Every Thursday, Marianne Klein arrives at UCLA Medical Center in Santa Monica and receives her list. For about four hours she goes from room to room, bed to bed, checking to see whether patients are satisfied with their hospital experiences.
She asks them about their doctors, their food, their comfort. She finds out if anything can be done to improve their stays.
"Sometimes they just want to talk about their lives," Klein said. "Sometimes I sing to them. Sometimes we laugh. Sometimes we cry together. Whatever it is."
Klein doesn't donate her time as a patient liaison to be recognized. She's among the thousands of people who feel compelled to improve small corners of their communities — not only during National Volunteer Week, which wrapped up April 18, but also throughout the rest of the year.
"These efforts most frequently touch the lives of the poor, the young, the aged and the sick, but in the process the lives of all men and women are made richer," reads Richard Nixon's presidential proclamation, which formalized the initiative in 1974. "There are abundant opportunities for every concerned American to reap the rewards that come from helping others."
For Klein, a longtime Santa Monica resident and Holocaust survivor who works as a writer and artist, volunteering gives her a sense of fulfillment and a chance to interact with others.
While living in Canada, Klein had worked as a unit coordinator and secretary in the audiology department of a Montreal hospital.

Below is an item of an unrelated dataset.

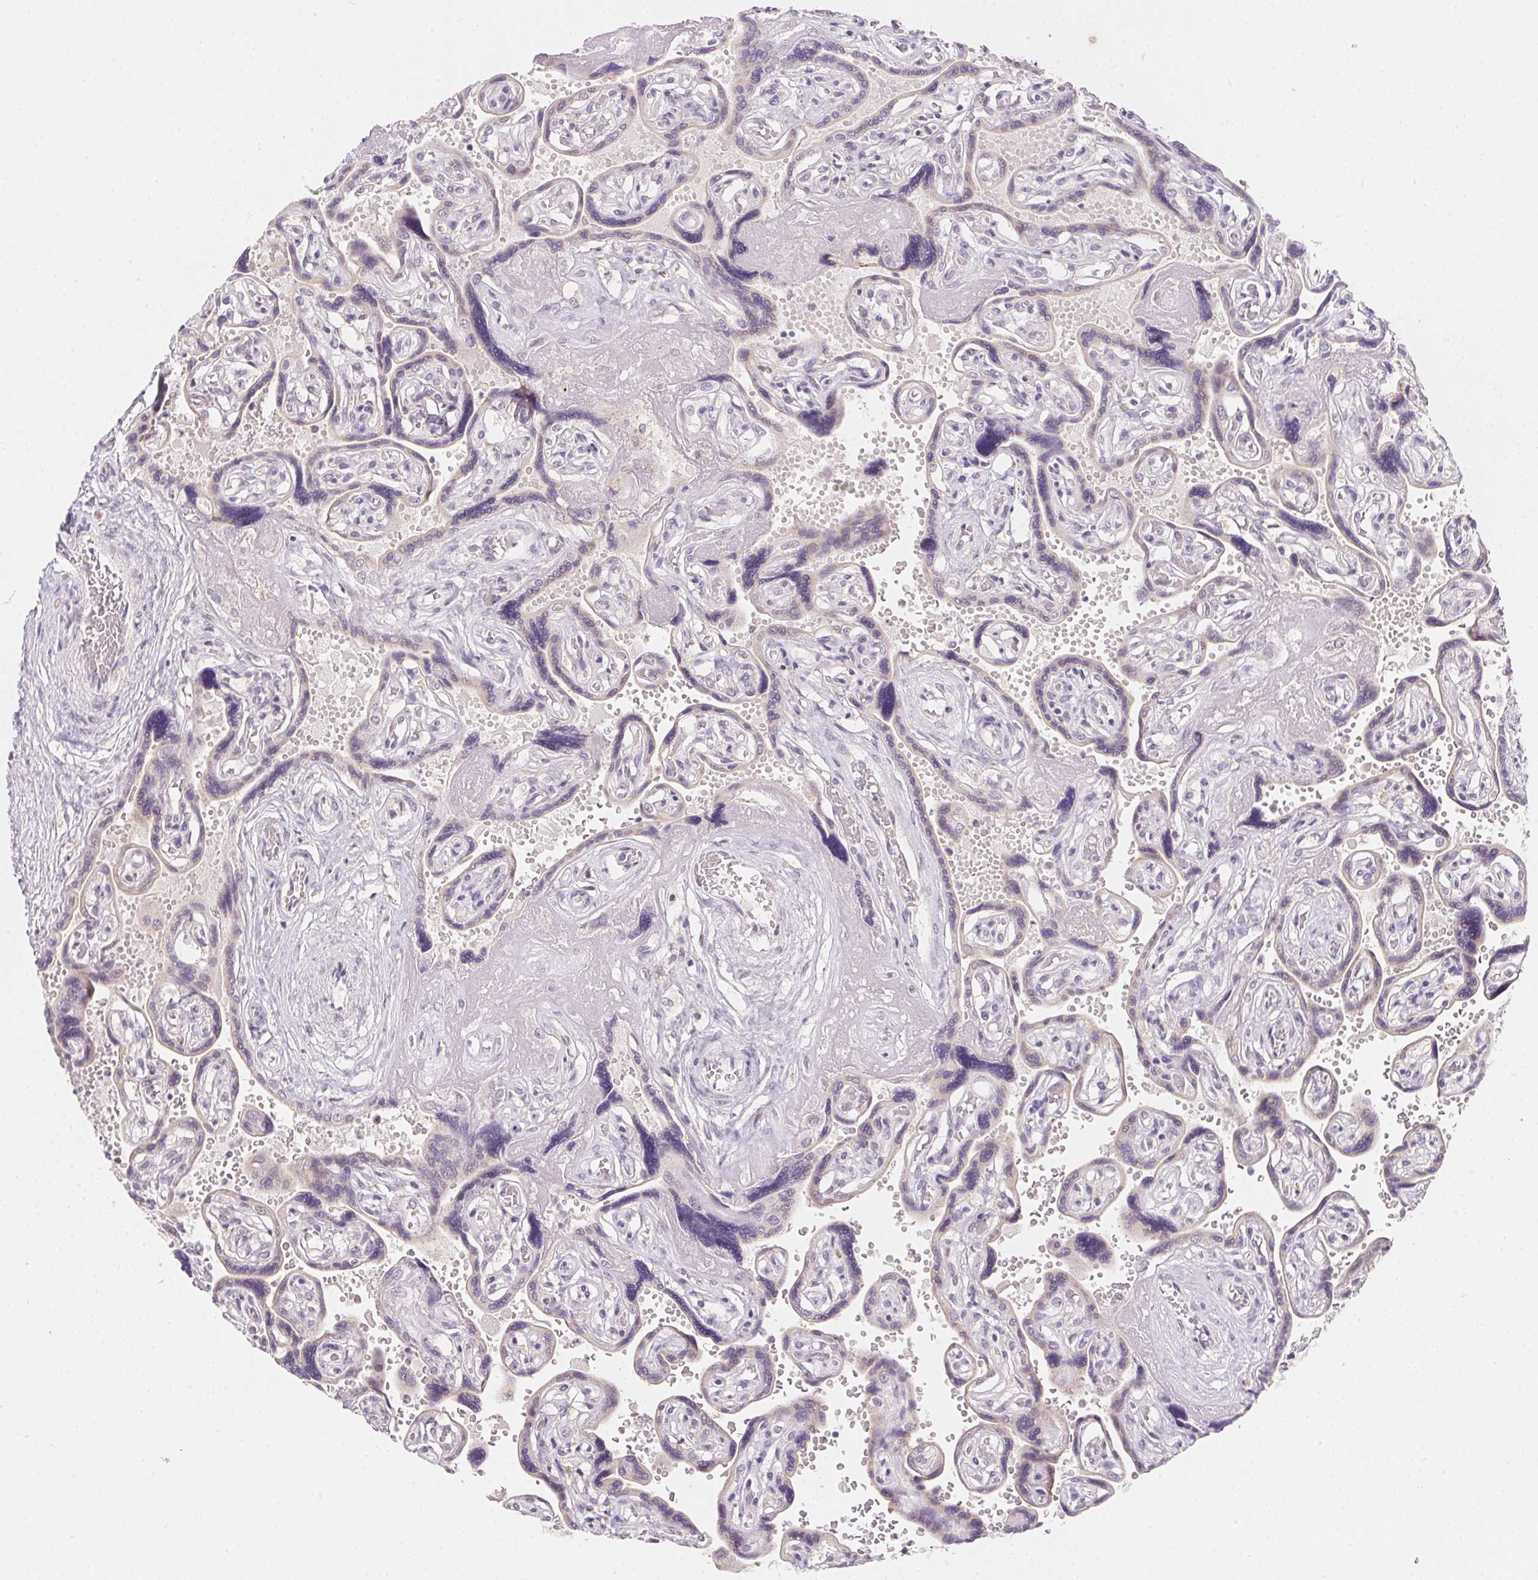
{"staining": {"intensity": "negative", "quantity": "none", "location": "none"}, "tissue": "placenta", "cell_type": "Decidual cells", "image_type": "normal", "snomed": [{"axis": "morphology", "description": "Normal tissue, NOS"}, {"axis": "topography", "description": "Placenta"}], "caption": "A high-resolution image shows immunohistochemistry (IHC) staining of benign placenta, which demonstrates no significant staining in decidual cells. (DAB (3,3'-diaminobenzidine) IHC with hematoxylin counter stain).", "gene": "SLC6A18", "patient": {"sex": "female", "age": 32}}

So when her husband died about six years ago, and she had an urge to find a purpose — "to be useful to society," she said — she decided to return to health care.
Each week Klein looks forward to her volunteer role at the local hospital, not only because she enjoys meeting new people but also because she feels she is doing what she can to help those in need of a morale boost.
Recently, she visited a patient who had served in the U.S. Marine Corps and wanted to talk about his time in the military.
"I saluted him like a soldier," Klein said. "He smiled and said, 'You made my day. I feel so much better since you came in here.'"
Sometimes, Klein said, patients ask to speak with a chaplain. Other times, they just want a glass of water. She's found that her presence as a kind visitor is often enough to lift a patient's spirits.
Volunteering is also therapeutic for Klein, who was a young girl during the Nazi invasion of Hungary. Her autobiography, "All the Pretty Shoes," which she penned under her birth name, Marika Roth, is a harrowing account of how she escaped the horrors of World War II after seeing her father forced by Nazi soldiers onto a cattle car. Through later research, Klein discovered that her father and Anne Frank were sent to the same concentration camp.
Hospital patients don't hear her story.
"I'm not there to talk about me — I'm there to talk about them, and that's the focus," she said. "I don't want to make them feel worse by talking about the Holocaust. That's not what I'm there for."
When she's not volunteering, Klein spends time writing screenplays and painting. She recently had her work on display at Edgemar Center for the Arts on Main Street, and she's currently looking for another exhibit space.
But her role at the UCLA hospital, she said, offers her something that her professional life does not.
"I'm just there to make their lives more pleasant," she said. "That's the most satisfying thing I can do. Giving is also receiving. It makes me feel good when I do something that makes their life easier."